The "Fly Fishing" category seems to be all salt water.

How about hearing from those who like to use a fly rod for breamd/bass. What type of rod(s) do you have, type of fly/bug, locations. etc. The weather may need to get a bit warmer to bring out the bugs but courious to know if there are any fresh water fly rod users here?


----------



## sniperpeeps (Mar 5, 2011)

Wolly Boogers are great for bluegills and crappie. Mosquito works well also. For bass I like a Frog mimic or a popper


----------



## sureline (Oct 19, 2007)

I like a round denny, been years but i'm going to start again


----------



## pcolapaddler (Sep 27, 2007)

I have an old 4/5wt 6' South Bend rod that I use for Bream. It is good for short casts / tight areas. It was paired with a Daiwa reel that is around 35 yrs old. I just replaced it with an inexpensive reel from Wal-Mart. I have the rod overlined with 6 wt WF line.

For flies, I like Round Dinny poppers, Wooly Boogers, esp with a bead head. I bought some Pistol Pete flies while visiting my Uncle in Colorado & have found them to be effective. They are essentially a short Wooly Booger with a spinner/propeller on the front. It helps them to sink & the propeller spins with very little movement.

I don't actively pursue bass, but do catch a few from time to time.


----------



## timeflies (Oct 3, 2007)

Dont be afraid to wander down to the fly fishing section, we fish anywhere there is water!
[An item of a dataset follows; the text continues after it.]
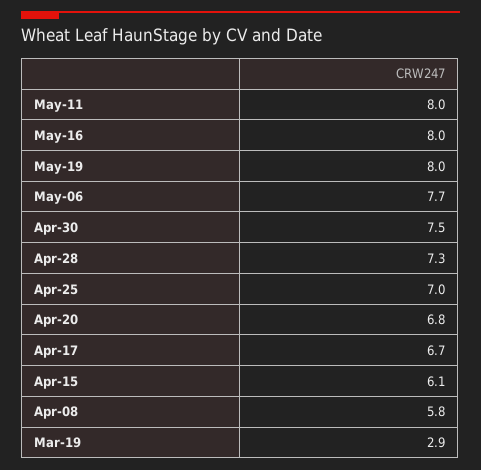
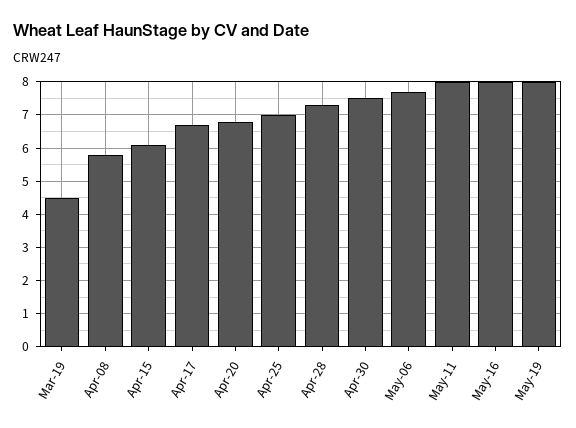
Mar-19: 2.9 -> 4.5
My old man has started freshwater fishing again, so when I go, I will take a fly rod. Been building poppers in size 8 and 10 for the panfish, and spinning bugs for bass. If you like to tie, there are some cool things you can do for freshwater. As for your question, a 6wt with a wf floating line is great all around for pretty much all freshwater stuff, but If you are just after bream, a 4-5wt is perfect!


----------